> REQUIRED WORK:
(A) Answer these questions using the film review:
(i) Which three movies from 1984 does the review group together?
(ii) Who wrote and directed The Arrival?
(iii) Which actor plays the radio astronomer Zane?
(B) Reproduce a passage from the film review word for word. Begin at the words "By subject, movies" and stop after "of the three.".
(C) The film review names this year's three big releases about alien visitation. List all of them.

(DOCUMENT SECTION)

By subject, movies come in sets of three. In 1984, we had Places in the Heart, The River and Country; last year we had Highlander: The Final Dimension, Rob Roy and Braveheart; and I'm still wondering whatever happened to the third pig movie.

Probably intended to capitalize on the loyal cult of The X-Files, three big releases slated for this year deal with alien visitation. The Arrival has made its arrival first, beating the massive special-effects festival Independence Day and Men in Black into theatres. Here's hoping it's the worst of the three.

Writer-director David Twohy's script is a reasonably well-crafted piece of work out of which an entertaining sci-fi thriller could have been built, but Twohy's direction, and the miserable performances elicited from his cast, made it a chore for me to sit through, despite my fondness for sci-fi films. The plot is basically a feature-length X-Files episode, but, most notably, it lacks the self-deprecating--almost sheepish and apologetic--wit of that show at its best.

The Arrival, as is now virtually de rigueur for the genre, mixes sci-fi chills with government-conspiracy paranoia. Charlie Sheen plays Zane, a radio astronomer scanning the skies for signs of intelligent life in the universe; one night he hears a weird noise that sounds promising. He takes the info to his superior (Ron Silver), who of course promptly fires Zane and hushes up his discovery.

(End DOCUMENT SECTION)
(RECORDS SHOWN)

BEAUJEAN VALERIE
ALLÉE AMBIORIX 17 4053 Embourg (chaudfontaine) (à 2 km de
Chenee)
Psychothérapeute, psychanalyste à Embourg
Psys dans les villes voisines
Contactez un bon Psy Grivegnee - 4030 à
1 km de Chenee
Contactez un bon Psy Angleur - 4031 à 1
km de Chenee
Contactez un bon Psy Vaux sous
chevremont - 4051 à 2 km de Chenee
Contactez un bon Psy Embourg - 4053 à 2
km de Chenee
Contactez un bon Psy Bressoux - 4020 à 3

(End RECORDS SHOWN)

> TASK-BY-TASK OUTPUTS:
(A)
(i) Places in the Heart, The River and Country
(ii) David Twohy
(iii) Charlie Sheen

(B)
By subject, movies come in sets of three. In 1984, we had Places in the Heart, The River and Country; last year we had Highlander: The Final Dimension, Rob Roy and Braveheart; and I'm still wondering whatever happened to the third pig movie.

Probably intended to capitalize on the loyal cult of The X-Files, three big releases slated for this year deal with alien visitation. The Arrival has made its arrival first, beating the massive special-effects festival Independence Day and Men in Black into theatres. Here's hoping it's the worst of the three.

(C)
The Arrival
Independence Day
Men in Black